::: Available data

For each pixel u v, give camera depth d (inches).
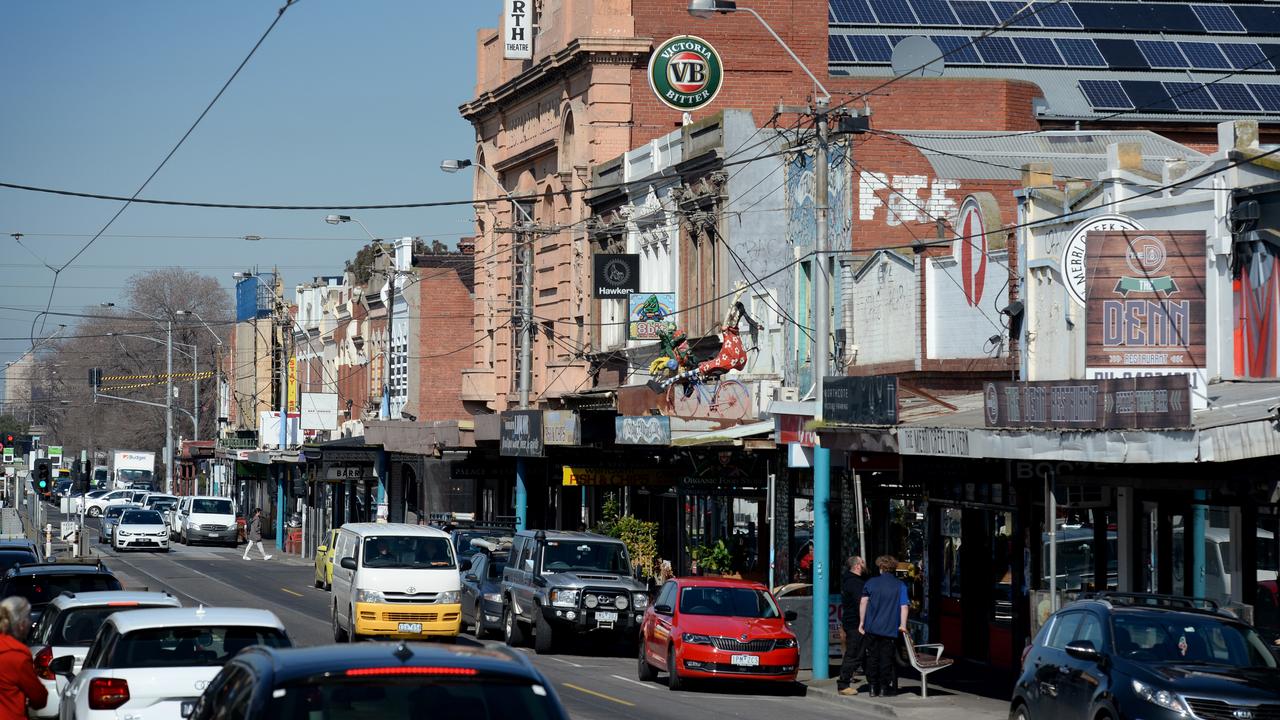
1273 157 1184.2
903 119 2086.6
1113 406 846.5
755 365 1753.2
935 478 1272.1
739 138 1878.7
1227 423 776.3
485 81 2787.9
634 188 2166.6
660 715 1018.7
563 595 1459.2
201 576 2518.5
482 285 2812.5
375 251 3440.0
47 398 7332.7
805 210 1658.5
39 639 851.4
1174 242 1031.0
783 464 1569.9
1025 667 821.2
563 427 1903.3
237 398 4835.1
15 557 1476.4
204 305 6323.8
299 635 1569.9
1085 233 1045.8
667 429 1596.9
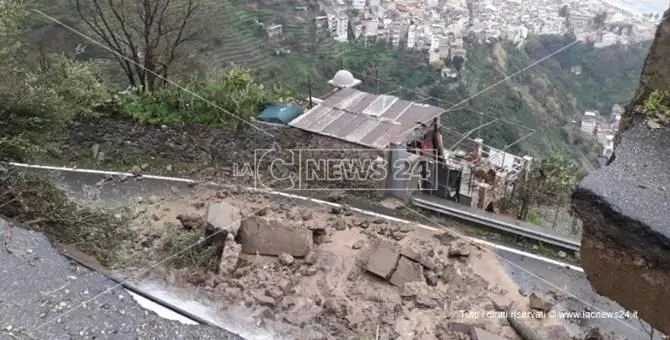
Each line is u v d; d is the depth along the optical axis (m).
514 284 7.78
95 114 9.38
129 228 8.20
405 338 6.66
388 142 9.11
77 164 10.09
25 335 3.82
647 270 2.11
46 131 7.83
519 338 6.79
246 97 10.26
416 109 9.86
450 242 8.52
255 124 9.90
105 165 10.19
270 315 6.26
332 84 10.77
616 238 2.14
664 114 2.43
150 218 8.75
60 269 4.41
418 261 7.96
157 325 4.03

::::::

:: Problem requirements ::
For each record above, write it out exactly and omit any picture.

:: Written answer ::
For each pixel u v, give camera depth d (inches).
1273 157 1184.2
903 119 2086.6
1113 406 846.5
755 365 1753.2
935 478 1272.1
739 138 1878.7
1227 423 776.3
485 81 2787.9
634 188 2166.6
660 715 1018.7
563 595 1459.2
201 576 2518.5
482 285 2812.5
375 251 3440.0
47 398 7332.7
805 210 1658.5
39 639 851.4
1174 242 1031.0
783 464 1569.9
1025 667 821.2
563 427 1903.3
237 398 4835.1
15 557 1476.4
204 305 6323.8
299 635 1569.9
1085 233 1045.8
667 429 1596.9
Each line is u v d; d is the depth along the optical axis (m).
514 284 7.78
95 114 9.38
129 228 8.20
405 338 6.66
388 142 9.11
77 164 10.09
25 335 3.82
647 270 2.11
46 131 7.83
519 338 6.79
246 97 10.26
416 109 9.86
450 242 8.52
255 124 9.90
105 165 10.19
270 315 6.26
332 84 10.77
616 238 2.14
664 114 2.43
150 218 8.75
60 269 4.41
418 261 7.96
157 325 4.03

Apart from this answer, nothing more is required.